On September 23, the House of Representatives passed legislation to weaken or delay a host of Environmental Protection Agency (EPA) regulations authorized by the Clean Air Act. The Transparency in Regulatory Analysis of Impacts on the Nation Act of 2011 (H.R. 2401), also known as the TRAIN Act, passed by a vote of 249-169 – with 230 Republicans and 19 Democrats voting for the bill. Four Republicans and 165 Democrats voted against the bill.

The TRAIN Act would limit EPA’s ability to restrict emissions of life-threatening air pollutants, including mercury, soot, and smog. It also would create an interagency panel led by the Commerce Department to evaluate the economic impact of new EPA rules, indefinitely delaying their implementation, while establishing mandatory several-year delays of the Cross-State Air Pollution Rule and other regulations. The Cross-State Air Pollution Rule will regulate power plant emissions that cross state lines beginning in 2012 and is projected to prevent up to 34,000 deaths per year .

Bill proponents argue that EPA regulations prevent job growth by imposing too great a burden on industry. They say firms would save money on compliance costs if the TRAIN Act became law.

However, history has shown that phased-in, sensible regulations can spur innovation, greater competitiveness, and growth. In fact, an EPA impact analysis found that the Clean Air Act Amendments of 1990 will ultimately generate $2 trillion in economic benefits between 1990 and 2020 – 30 times the direct implementation cost of $65 billion. These regulations will also prevent 230,000 premature deaths, 75,000 cases of chronic bronchitis, 200,000 cases of heart disease, and 2.4 million cases of asthma exacerbation on an annual basis by the year 2020.

Furthermore, the EPA regulations in question have been long anticipated. Industry needs regulatory certainty so that rule changes can be incorporated into their planning.

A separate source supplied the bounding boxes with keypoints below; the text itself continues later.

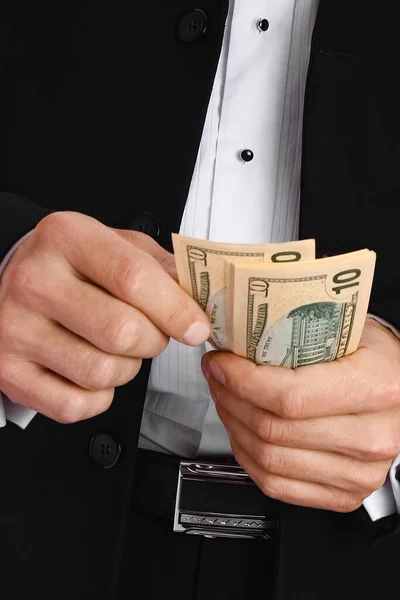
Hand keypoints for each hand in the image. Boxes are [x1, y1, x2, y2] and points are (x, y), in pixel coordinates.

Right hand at [0, 212, 209, 422]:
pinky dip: (98, 397)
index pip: (133, 279)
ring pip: (102, 373)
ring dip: (127, 369)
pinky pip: (75, 405)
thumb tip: (197, 301)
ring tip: (116, 348)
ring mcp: (16, 330)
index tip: (196, 327)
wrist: (7, 278)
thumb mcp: (114, 243)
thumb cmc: (68, 263)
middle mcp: (35, 283)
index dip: (176, 309)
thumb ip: (158, 266)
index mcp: (66, 239)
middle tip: (151, 333)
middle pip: (122, 332)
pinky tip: (91, 371)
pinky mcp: (9, 372)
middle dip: (154, 341)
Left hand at [202, 318, 399, 511]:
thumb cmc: (376, 360)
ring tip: (225, 399)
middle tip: (217, 376)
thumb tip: (237, 335)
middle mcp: (372, 437)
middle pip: (273, 429)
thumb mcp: (350, 331)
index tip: (221, 363)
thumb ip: (299, 335)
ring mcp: (359, 473)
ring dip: (233, 426)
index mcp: (376, 387)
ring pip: (269, 459)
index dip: (242, 381)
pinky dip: (247, 458)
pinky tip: (241, 432)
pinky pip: (277, 485)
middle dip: (230, 399)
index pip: (289, 396)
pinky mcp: (343, 495)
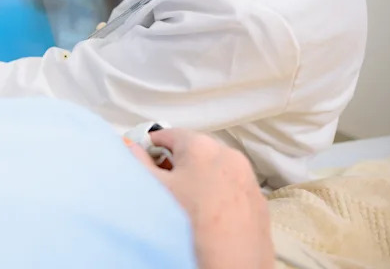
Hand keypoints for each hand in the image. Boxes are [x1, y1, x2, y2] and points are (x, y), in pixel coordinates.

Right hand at [128, 129, 272, 268]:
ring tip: (186, 203)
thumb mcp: (155, 188)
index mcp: (201, 145)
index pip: (168, 134)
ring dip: (199, 177)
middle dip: (177, 163)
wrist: (230, 264)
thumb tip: (130, 146)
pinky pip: (232, 186)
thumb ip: (138, 161)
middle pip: (194, 149)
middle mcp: (228, 154)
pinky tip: (208, 215)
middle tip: (163, 184)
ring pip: (215, 168)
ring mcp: (248, 177)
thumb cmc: (191, 223)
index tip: (143, 160)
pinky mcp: (258, 200)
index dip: (151, 146)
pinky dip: (218, 193)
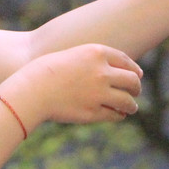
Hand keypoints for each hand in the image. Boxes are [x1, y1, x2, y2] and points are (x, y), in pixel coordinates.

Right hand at [9, 43, 142, 126]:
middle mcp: (101, 72)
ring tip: (131, 107)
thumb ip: (91, 61)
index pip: (126, 61)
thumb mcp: (71, 56)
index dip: (134, 69)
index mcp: (96, 53)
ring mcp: (99, 93)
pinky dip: (119, 115)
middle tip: (135, 91)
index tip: (138, 75)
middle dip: (136, 87)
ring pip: (127, 101)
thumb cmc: (45, 72)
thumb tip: (111, 73)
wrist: (31, 90)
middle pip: (132, 80)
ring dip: (131, 105)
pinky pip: (114, 115)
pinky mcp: (93, 112)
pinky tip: (119, 114)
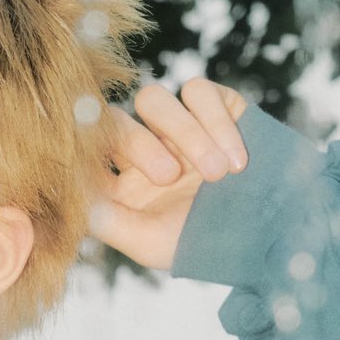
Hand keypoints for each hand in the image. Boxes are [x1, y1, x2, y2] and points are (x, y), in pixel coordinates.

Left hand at [86, 76, 250, 271]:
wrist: (267, 235)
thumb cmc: (204, 246)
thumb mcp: (148, 243)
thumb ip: (107, 219)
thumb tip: (71, 191)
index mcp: (121, 183)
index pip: (90, 150)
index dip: (85, 142)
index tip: (84, 145)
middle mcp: (146, 148)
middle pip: (119, 120)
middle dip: (141, 145)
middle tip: (169, 177)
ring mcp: (178, 125)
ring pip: (157, 100)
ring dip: (185, 135)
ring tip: (216, 175)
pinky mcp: (215, 105)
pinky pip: (200, 93)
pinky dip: (217, 124)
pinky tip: (237, 162)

The TRAIN Act would create damaging uncertainty, ultimately unhelpful to industry in an ever more competitive global economy in which reduced emissions have significant value.

Although this attempt to roll back environmental safeguards is not likely to become law – the bill is not anticipated to pass the Senate and the President has indicated he would veto it – EPA’s regulatory authority may remain in jeopardy as some in Congress see environmental quality and economic prosperity as mutually exclusive. Instead, policymakers should consider the very real economic benefits of clean air, including reduced health care costs and improved worker productivity, when weighing the impacts of EPA regulations.